• [Given task] Please pick out each line in the material below that contains the string "IMPRINT" and copy those lines.

— begin Input data —

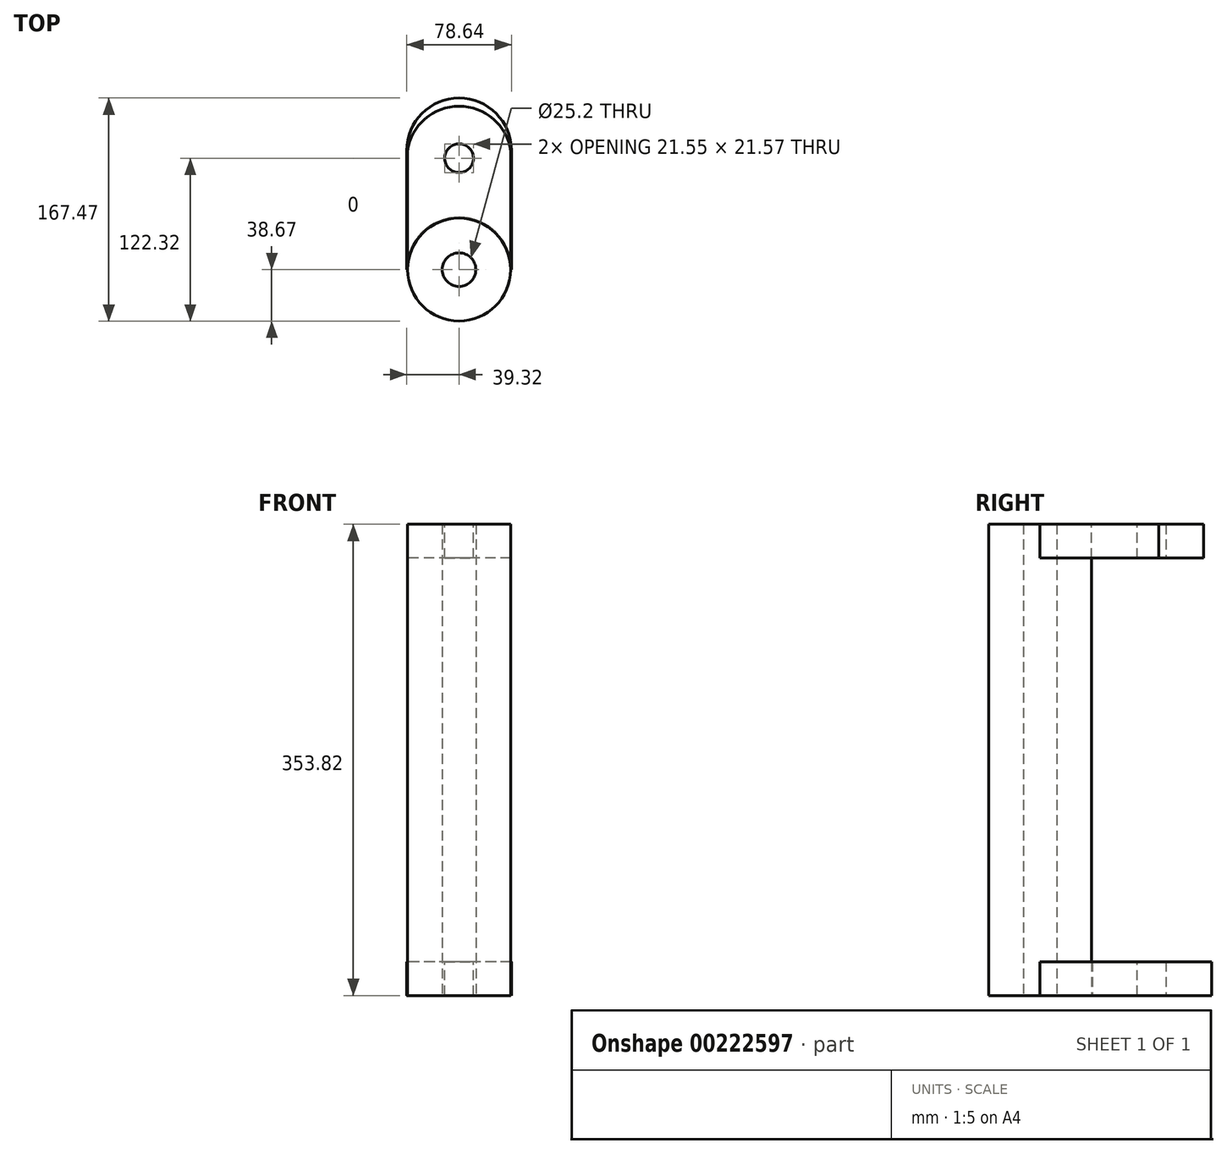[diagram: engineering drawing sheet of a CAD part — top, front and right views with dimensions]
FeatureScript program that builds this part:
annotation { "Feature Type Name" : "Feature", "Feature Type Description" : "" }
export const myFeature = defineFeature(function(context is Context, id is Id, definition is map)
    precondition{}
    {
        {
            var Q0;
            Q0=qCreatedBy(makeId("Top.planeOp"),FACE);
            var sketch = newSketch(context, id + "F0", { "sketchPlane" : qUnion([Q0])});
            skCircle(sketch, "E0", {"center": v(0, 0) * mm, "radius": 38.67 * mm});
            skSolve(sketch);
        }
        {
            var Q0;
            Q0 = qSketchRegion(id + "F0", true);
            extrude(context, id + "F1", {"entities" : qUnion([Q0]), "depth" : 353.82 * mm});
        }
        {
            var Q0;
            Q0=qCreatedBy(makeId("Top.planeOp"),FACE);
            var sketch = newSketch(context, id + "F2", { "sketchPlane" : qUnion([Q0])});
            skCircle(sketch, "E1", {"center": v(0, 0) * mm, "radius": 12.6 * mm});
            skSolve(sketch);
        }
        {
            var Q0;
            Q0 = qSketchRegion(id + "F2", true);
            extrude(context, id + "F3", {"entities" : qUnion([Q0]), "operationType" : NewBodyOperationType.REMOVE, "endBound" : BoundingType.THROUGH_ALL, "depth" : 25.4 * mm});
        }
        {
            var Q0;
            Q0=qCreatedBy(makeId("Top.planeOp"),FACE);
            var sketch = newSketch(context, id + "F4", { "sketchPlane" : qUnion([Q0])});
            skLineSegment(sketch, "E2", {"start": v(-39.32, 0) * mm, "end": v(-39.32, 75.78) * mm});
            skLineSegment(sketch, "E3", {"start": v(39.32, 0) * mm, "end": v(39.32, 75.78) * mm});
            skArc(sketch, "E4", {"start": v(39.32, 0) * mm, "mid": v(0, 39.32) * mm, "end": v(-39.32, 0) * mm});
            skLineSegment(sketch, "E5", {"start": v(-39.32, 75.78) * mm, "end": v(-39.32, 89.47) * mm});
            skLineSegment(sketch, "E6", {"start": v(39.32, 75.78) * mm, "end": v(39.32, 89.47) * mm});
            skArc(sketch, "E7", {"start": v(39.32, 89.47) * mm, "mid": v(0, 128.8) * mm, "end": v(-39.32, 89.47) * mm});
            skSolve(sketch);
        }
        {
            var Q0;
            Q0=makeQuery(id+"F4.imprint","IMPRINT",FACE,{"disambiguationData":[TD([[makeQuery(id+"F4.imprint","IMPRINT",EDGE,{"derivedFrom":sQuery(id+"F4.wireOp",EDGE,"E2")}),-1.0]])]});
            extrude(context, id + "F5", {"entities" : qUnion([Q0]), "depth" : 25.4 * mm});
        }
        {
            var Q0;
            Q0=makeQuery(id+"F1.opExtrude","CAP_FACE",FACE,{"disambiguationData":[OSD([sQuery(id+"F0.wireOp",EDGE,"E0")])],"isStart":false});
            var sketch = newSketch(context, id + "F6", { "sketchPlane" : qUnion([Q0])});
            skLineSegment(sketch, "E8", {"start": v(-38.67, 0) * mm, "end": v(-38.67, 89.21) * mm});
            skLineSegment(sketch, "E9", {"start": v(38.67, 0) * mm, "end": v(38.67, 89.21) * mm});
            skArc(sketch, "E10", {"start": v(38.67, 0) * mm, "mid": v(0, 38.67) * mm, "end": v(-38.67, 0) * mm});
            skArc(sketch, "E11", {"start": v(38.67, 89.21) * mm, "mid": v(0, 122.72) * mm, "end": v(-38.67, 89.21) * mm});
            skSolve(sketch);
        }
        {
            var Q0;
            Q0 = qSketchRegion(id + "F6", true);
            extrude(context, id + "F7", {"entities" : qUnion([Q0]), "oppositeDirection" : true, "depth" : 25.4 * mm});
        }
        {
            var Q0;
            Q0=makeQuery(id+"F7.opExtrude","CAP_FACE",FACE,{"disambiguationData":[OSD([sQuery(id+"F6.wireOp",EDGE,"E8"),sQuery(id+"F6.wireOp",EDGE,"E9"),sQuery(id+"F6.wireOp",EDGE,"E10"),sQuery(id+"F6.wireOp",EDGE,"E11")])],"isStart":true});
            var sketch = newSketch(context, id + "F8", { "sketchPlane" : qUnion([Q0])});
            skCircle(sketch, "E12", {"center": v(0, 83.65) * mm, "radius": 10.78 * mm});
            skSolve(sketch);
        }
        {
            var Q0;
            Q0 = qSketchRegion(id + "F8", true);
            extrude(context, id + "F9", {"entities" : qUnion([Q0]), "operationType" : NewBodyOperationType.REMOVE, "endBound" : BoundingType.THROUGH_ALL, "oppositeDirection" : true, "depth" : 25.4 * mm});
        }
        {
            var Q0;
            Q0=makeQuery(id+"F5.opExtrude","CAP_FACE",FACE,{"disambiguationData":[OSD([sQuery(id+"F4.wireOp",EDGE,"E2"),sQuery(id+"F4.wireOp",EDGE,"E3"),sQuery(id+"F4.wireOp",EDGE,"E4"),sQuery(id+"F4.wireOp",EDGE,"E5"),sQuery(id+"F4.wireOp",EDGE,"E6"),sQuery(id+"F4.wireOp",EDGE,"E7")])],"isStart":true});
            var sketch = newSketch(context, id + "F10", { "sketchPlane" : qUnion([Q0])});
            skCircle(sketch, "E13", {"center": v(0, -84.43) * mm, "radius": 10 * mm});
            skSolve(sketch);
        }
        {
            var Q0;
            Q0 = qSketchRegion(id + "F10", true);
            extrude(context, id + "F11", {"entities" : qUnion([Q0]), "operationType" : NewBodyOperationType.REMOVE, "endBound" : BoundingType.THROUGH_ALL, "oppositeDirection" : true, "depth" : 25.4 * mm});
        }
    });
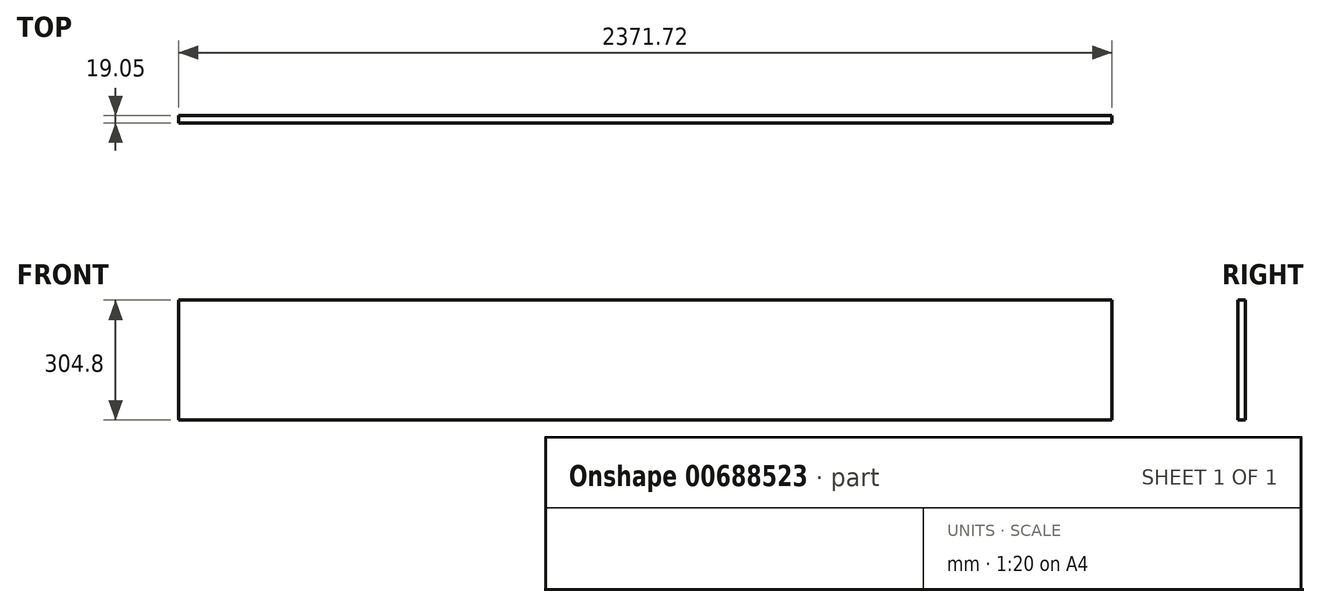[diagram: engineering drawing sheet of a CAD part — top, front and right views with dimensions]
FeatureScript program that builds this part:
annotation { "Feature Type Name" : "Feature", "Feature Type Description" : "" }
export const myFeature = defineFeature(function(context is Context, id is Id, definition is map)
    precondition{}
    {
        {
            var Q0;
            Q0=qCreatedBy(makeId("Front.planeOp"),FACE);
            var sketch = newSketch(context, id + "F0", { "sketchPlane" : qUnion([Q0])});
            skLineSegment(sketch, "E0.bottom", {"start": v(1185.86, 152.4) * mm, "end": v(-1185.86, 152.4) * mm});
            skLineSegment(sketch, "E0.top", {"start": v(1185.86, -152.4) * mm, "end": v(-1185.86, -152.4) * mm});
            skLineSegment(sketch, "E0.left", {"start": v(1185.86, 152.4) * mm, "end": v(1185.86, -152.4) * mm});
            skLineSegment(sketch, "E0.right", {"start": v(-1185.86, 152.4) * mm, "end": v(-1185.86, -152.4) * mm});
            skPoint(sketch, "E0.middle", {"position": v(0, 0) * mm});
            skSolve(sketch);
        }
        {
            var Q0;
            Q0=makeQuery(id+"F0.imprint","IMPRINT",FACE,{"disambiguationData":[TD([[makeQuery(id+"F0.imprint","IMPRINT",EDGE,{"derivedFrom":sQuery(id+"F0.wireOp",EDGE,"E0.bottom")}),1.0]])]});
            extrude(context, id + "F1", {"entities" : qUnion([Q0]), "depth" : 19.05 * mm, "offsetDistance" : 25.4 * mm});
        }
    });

— end Input data —

• [Solution to the exercise]
            Q0=makeQuery(id+"F4.imprint","IMPRINT",FACE,{"disambiguationData":[TD([[makeQuery(id+"F4.imprint","IMPRINT",EDGE,{"derivedFrom":sQuery(id+"F4.wireOp",EDGE,"E2")}),-1.0]])]});
            Q0=makeQuery(id+"F0.imprint","IMPRINT",FACE,{"disambiguationData":[TD([[makeQuery(id+"F0.imprint","IMPRINT",EDGE,{"derivedFrom":sQuery(id+"F0.wireOp",EDGE,"E0.bottom")}),1.0]])]});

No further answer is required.